- [Records provided]:
============

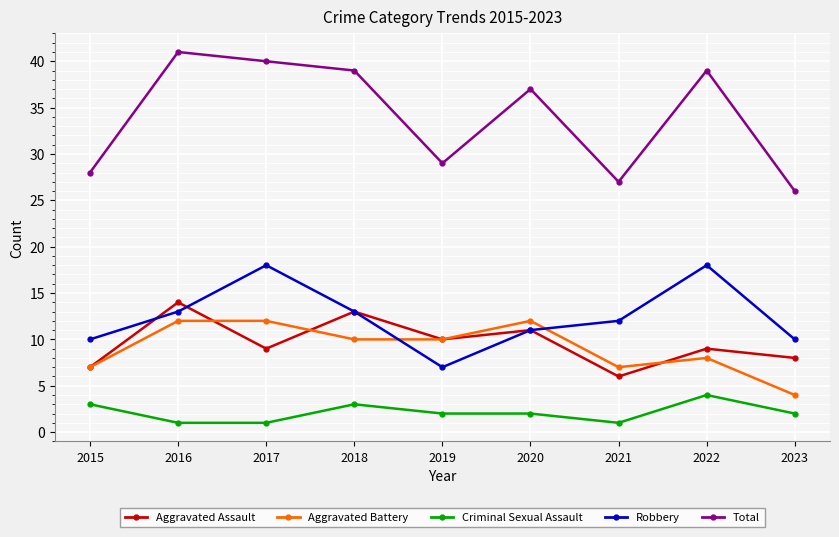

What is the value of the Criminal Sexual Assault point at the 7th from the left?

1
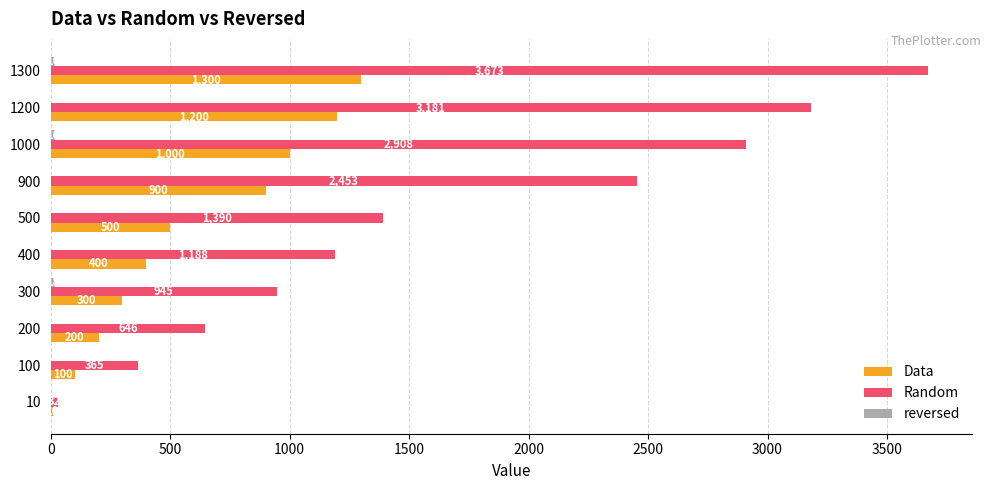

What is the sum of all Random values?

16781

============

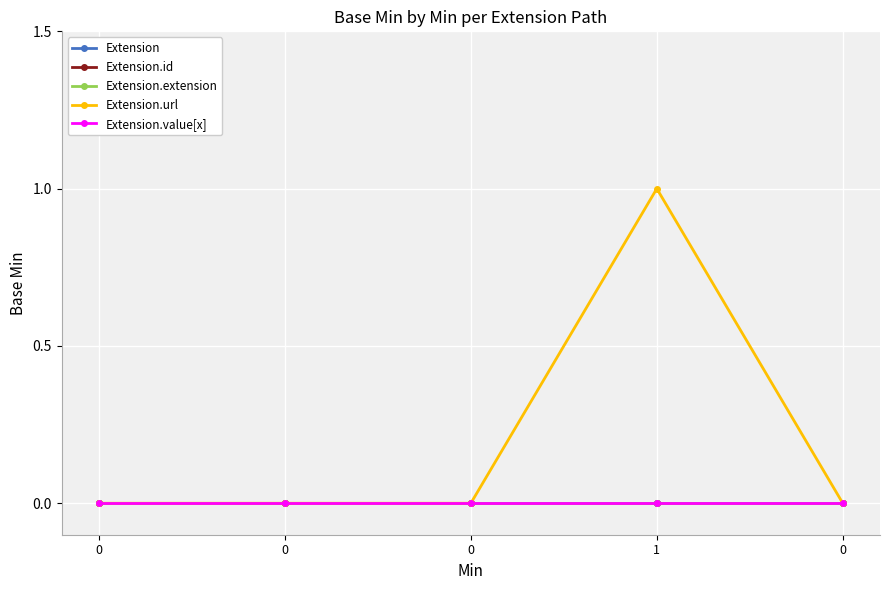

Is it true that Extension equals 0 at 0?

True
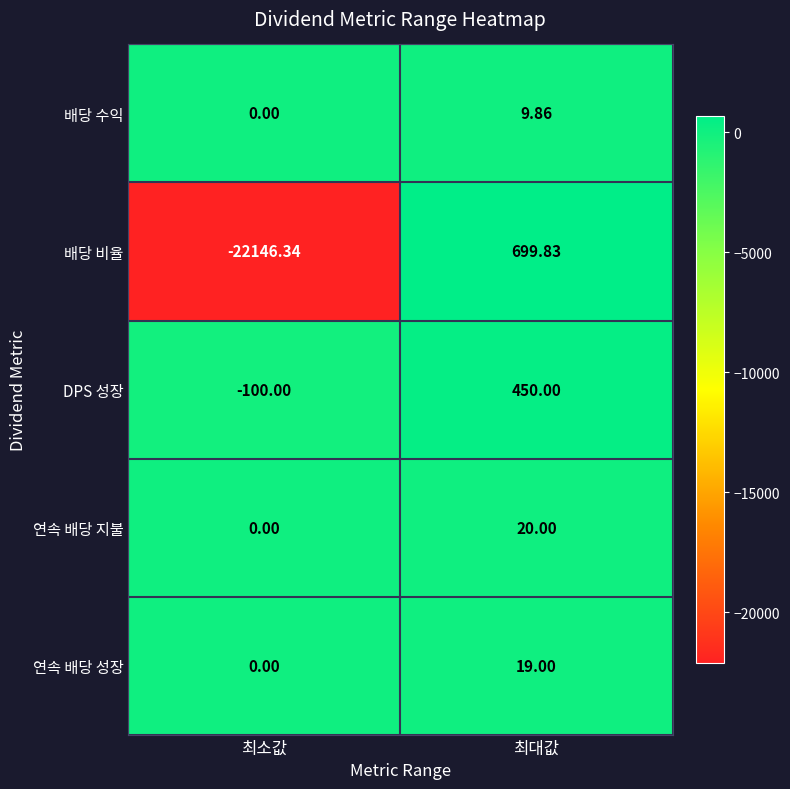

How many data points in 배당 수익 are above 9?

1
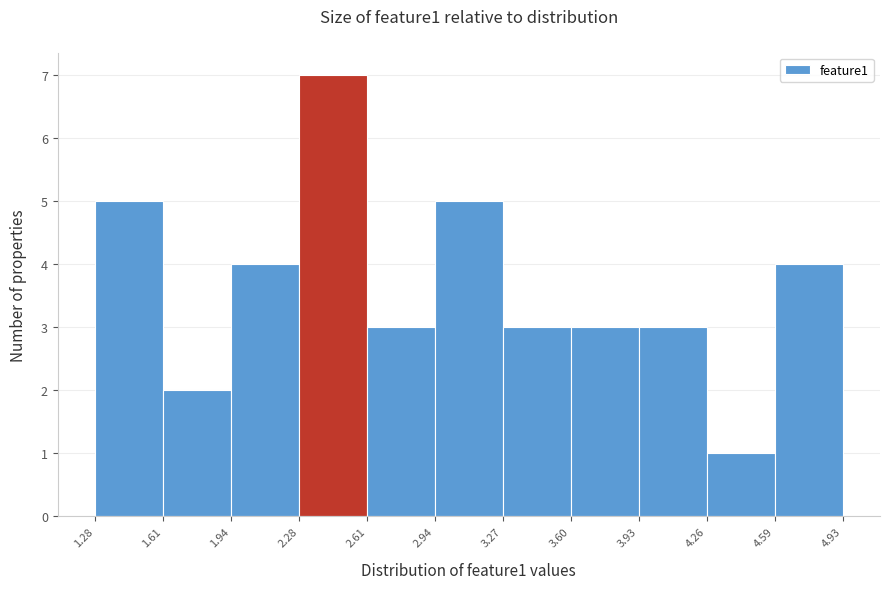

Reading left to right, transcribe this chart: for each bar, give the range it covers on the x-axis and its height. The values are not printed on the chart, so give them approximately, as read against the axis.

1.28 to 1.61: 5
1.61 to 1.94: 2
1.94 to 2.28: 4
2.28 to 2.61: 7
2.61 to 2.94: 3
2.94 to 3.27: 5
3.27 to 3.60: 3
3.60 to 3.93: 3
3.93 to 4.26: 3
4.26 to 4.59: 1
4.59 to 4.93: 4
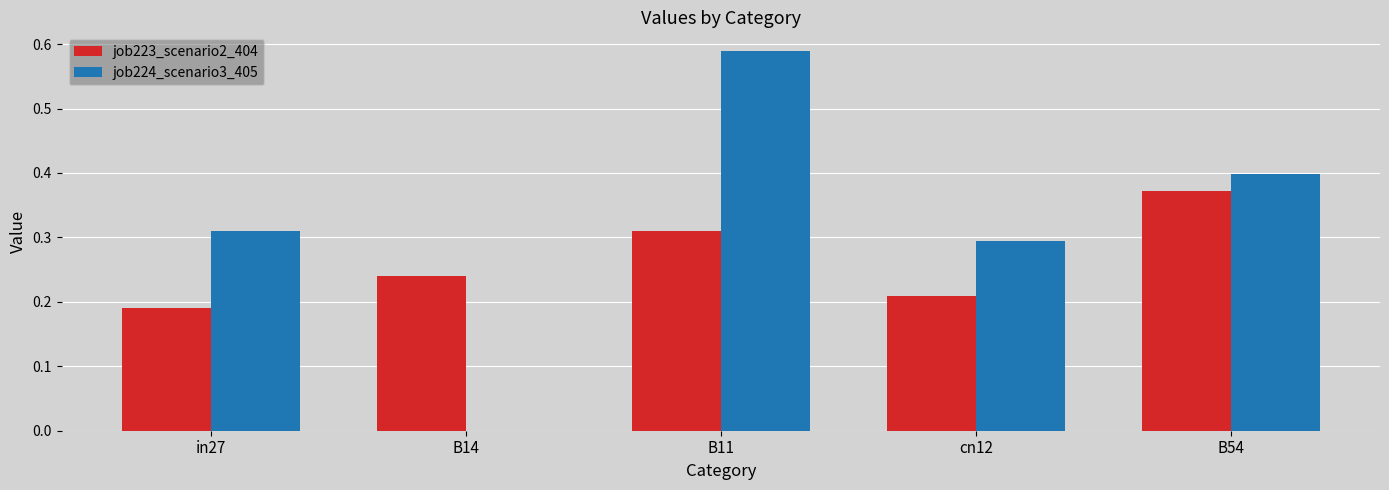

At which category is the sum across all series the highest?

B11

============

- [Your task]:
Return every line of the rows above that contains the string "What", matching case exactly.

- [Solution to the problem]:
What is the value of the Criminal Sexual Assault point at the 7th from the left?
What is the sum of all Random values?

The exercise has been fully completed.